Вопрос о соотношении части и целого организует ряд прямых и косвенных сравнений в первых двух строфах. Если мы вспомним, что Книга Часов восходит к поэтике Псалтири и сама является малой частью целого, то использование аналогии покажется органичным. Качества, определяющие "большую вещь" в "Пятых стансах", – это размеры, глубина, ширина, герметичность (недоступность как защита), а также нравственное качество праведности, связанное с идеей религиозного или духовного отшельничества. Существительные, с которыми "большая вещь" может быть соотнесена изначально, включают "приют", "пруд", "рыбу", "сосуд", "раковину", "сердечный клапан" (и, соответственно, посредством синекдохи, сердце). Нет ничего такого, что не вмещало бы в себя что-нибудь еще: в луч света, как в ловушку, попадают пылинки (22), или, скажем, слово "капкан" удерживает гласную "а" – таков и человеческий разум. Мы можем даже усмотреть анаграмму слова "стих" в слове "скит". Можно также подумать, что цепочки аналогий в этом стихотворении в какой-то степени дань традиции "плетения словес", которая, безусловно, хорошо известна Седаковой. Иносказания и метафоры, служащие в "Пятых стансах" сосредоточиванию ума на ощущаемом, но невыразимом, на божественном, которое можно понимать как нечто Иное, но нельзя определить пространственно, представляют собой образный ход, характерный для ее религиозной поэзии. Маленькие вещи, вмещающие в себя большие вещи, в определенном смысле чудесны, потому что должны обладать особенными свойствами. Последовательность сравнений в первых двух строфах заканчивается словом "она" (12), соотносящимся с "большой вещью", которая входит в "разум" с "волшебным фонарем", символизирующим, вероятно, визуальное воображение или просто воображение. Что бы это ни означало, сокровище оказывается гораздо больше разума, хоть и помещается в нем, хоть закрытого по своей вмещающей природе, однако освещенного "волшебным фонарем".

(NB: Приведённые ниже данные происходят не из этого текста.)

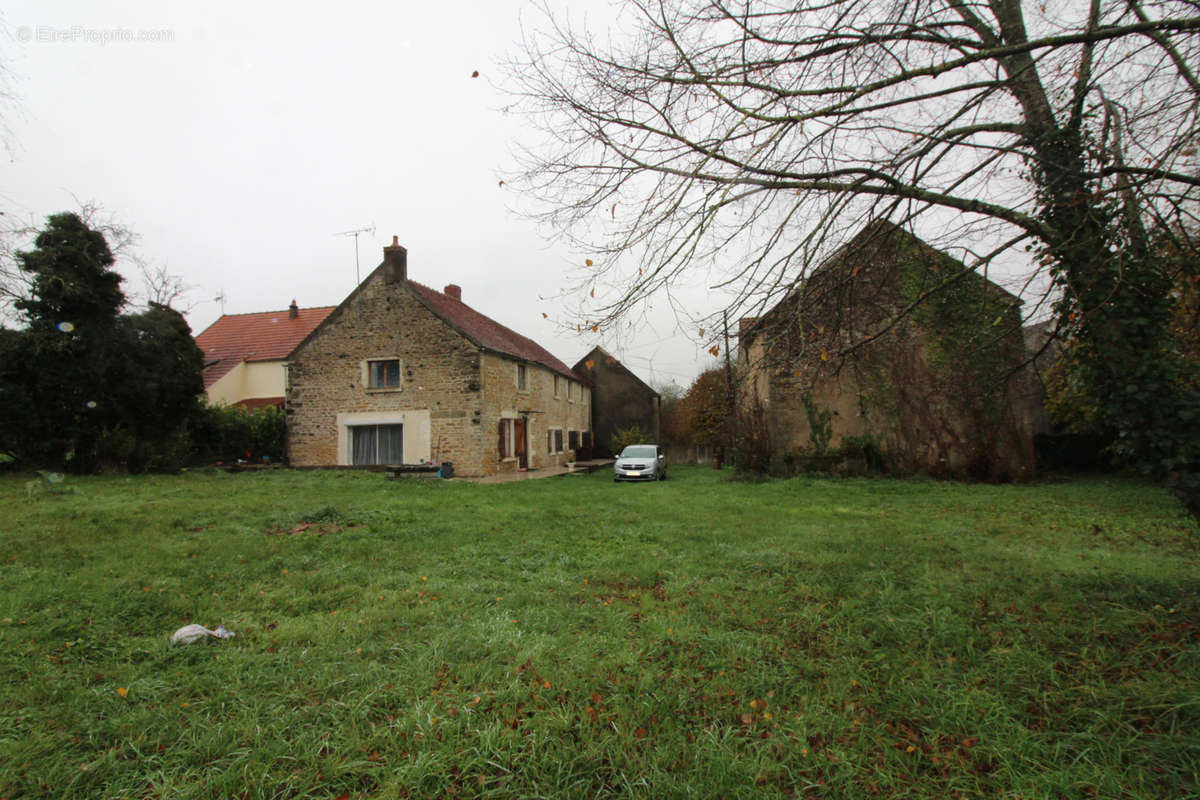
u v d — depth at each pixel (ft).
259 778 8.59
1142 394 14.88
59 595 16.65
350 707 10.59
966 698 11.00
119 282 57.47
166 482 49.03
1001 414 56.34
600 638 14.23
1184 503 15.08
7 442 50.37
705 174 14.23
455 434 66.59
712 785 8.61
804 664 12.80
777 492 50.03
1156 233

Каково собственное "служебное" назначение "Пятых стансов" для поэта и, потенциально, читателя? Подзаголовок приглашает читателя задуматься о дидактической функции, но обсуждение этой возможности отложено до второй половины стихотворения. Сперва мы пытаемся понять, значит ли афористическая загадка "большая вещь – сосуд своей красы", что "краса" есть содержание религии. Поскольку "краса", красота – эстетическая категория, стихотворение заключает в себе родственную кантовскую идею прекрасного как чего-то объективно, формально совершенного, созданного в соответствии с законами, которые интуитивно осознаны как универсальные. Стихотворение также предполагает, что красота потенциально преобразовательна (вспомним изречение Элейн Скарри: "Прекрасное побуждает к его воспроизведению"). Воспроизведение прекрасного – копирование и копии как шаги к пониманию и, следовательно, к более совершенному состоянию сознания и бытия – в значительной степени встроено в структуру стихотворения, его фиксированную стансовую форму и в то, как речение используется в качестве своего рода мантры. Говорят ли "Пятые стансы" о служении религии красоты? Или их объектом почитания является красота религии? На самом деле и то и другое будет в стихотворении и все теснее переплетаться, и все отчетливее разграничиваться. По ходу стансов разворачивается визионерское переопределение "большой вещи": она оказывается тем, что обретает весь мир, вступая на путь утраты.